- [Supplied passage]:
----------
---
language: 
- en
tags:
- bert
- text-classification
- advertisements
license: apache-2.0
datasets:
- custom
---

## Kaleemullah/bert-base-uncased-ad-nonad-classifier

### Model Description
This model is a fine-tuned version of `bert-base-uncased`, specifically tailored for distinguishing between advertising (ad) and non-advertising (non-ad) text content. It is designed to understand the nuances and language patterns that differentiate promotional content from other types of text.

### Intended Use
- **Primary Use Case:** Text classification, specifically identifying whether a given piece of text is an advertisement or not.
- **Out-of-Scope Use Cases:** This model is not intended for understanding context beyond the binary classification of ads vs. non-ads. It should not be used for complex natural language understanding tasks like sentiment analysis, question-answering, etc.

### Training Data
The model was trained on a balanced dataset consisting of 40,000 examples, with 20,000 ads and 20,000 non-ads. Each text entry was preprocessed and tokenized using the BERT tokenizer.
----------
- [Data shown]:
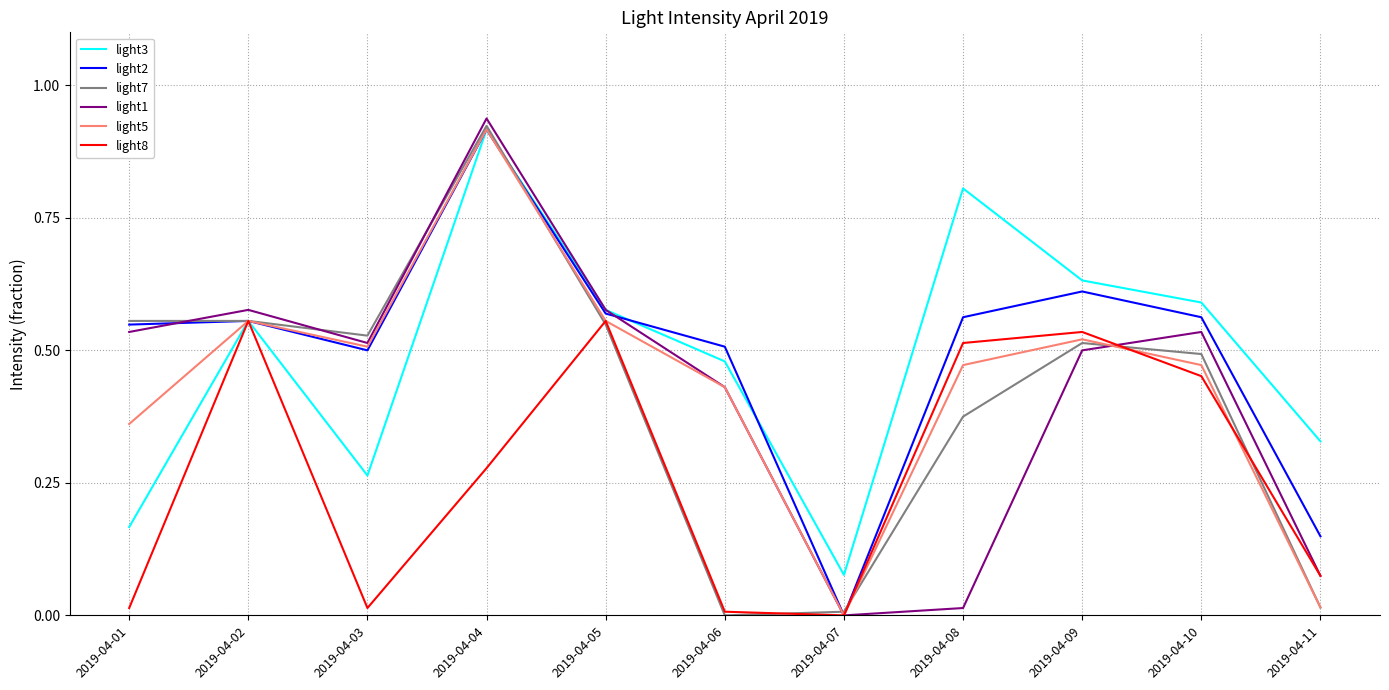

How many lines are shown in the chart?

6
----------
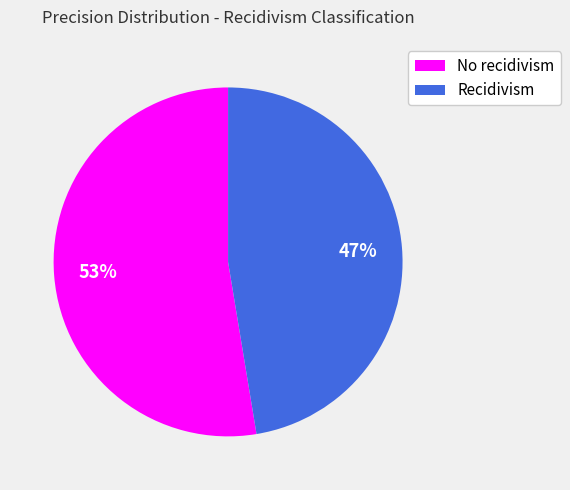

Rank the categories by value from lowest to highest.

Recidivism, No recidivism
----------
Summarize the ad classifier page above in two sentences.

- [Reply]: This fine-tuned version of bert-base-uncased sorts text into advertising and non-advertising content. It is meant only for that binary classification, not for tasks such as sentiment analysis or question-answering, and it was built on a balanced set of 40,000 examples (20,000 ads and 20,000 non-ads), each preprocessed and tokenized with the BERT tokenizer.